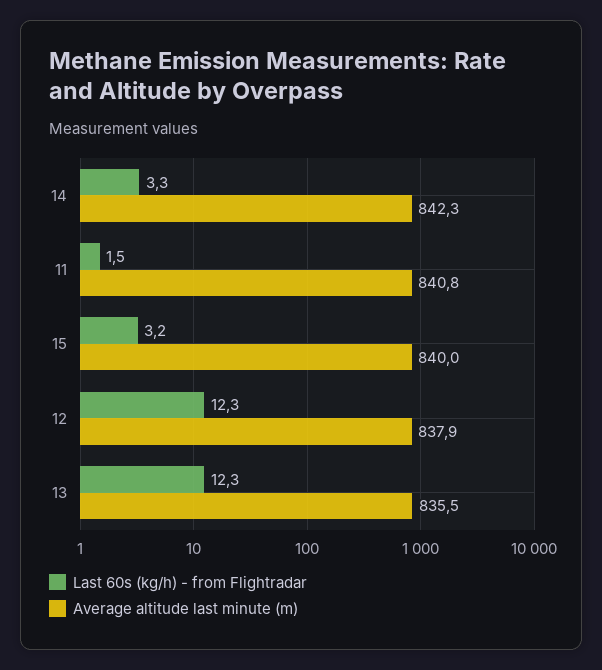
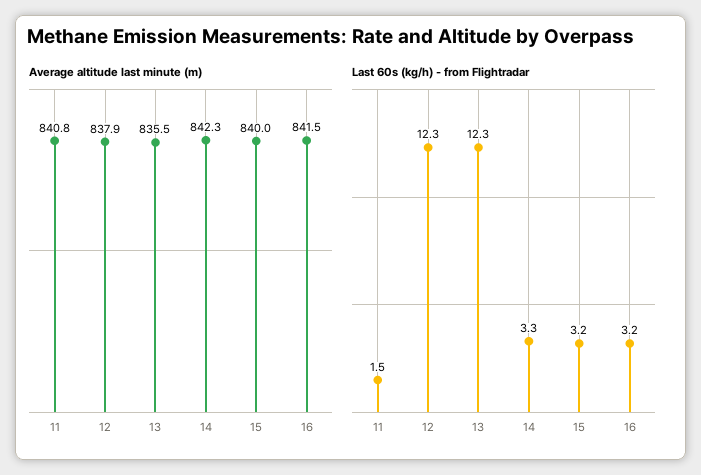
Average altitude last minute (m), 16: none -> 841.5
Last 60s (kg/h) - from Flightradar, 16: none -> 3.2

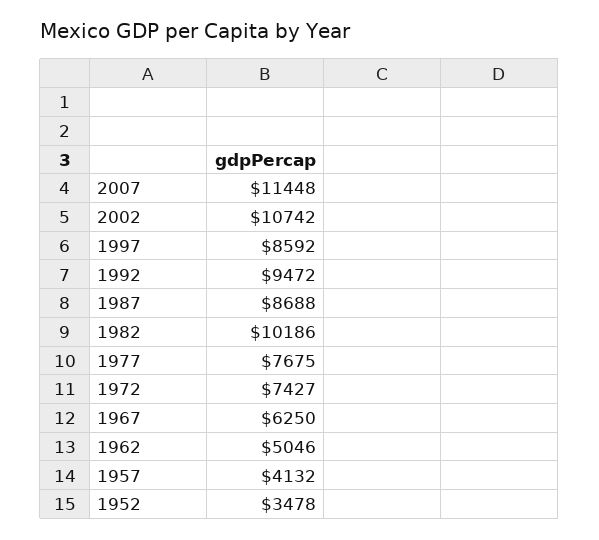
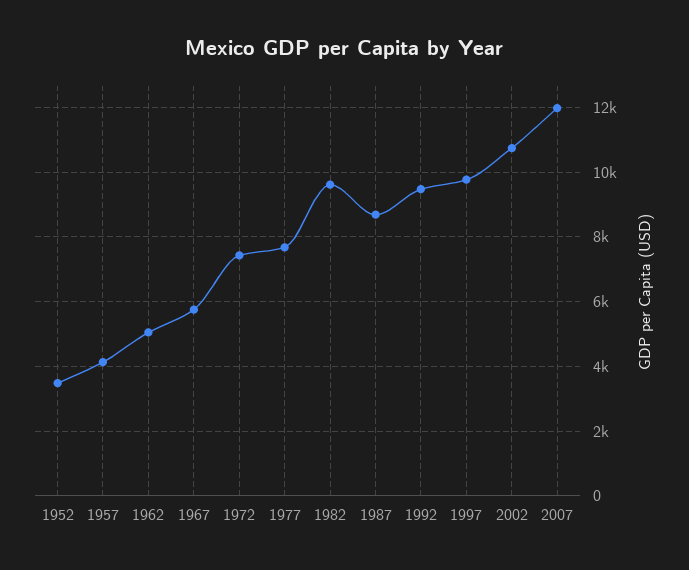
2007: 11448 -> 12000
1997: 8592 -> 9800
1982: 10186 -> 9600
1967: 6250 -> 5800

▶ DIRECTIVE
Reproduce the records above exactly, excluding every picture.

▶ RESULT FOR THIS EXERCISE
Average altitude last minute (m), 16: none -> 841.5
Last 60s (kg/h) - from Flightradar, 16: none -> 3.2

2007: 11448 -> 12000
1997: 8592 -> 9800
1982: 10186 -> 9600
1967: 6250 -> 5800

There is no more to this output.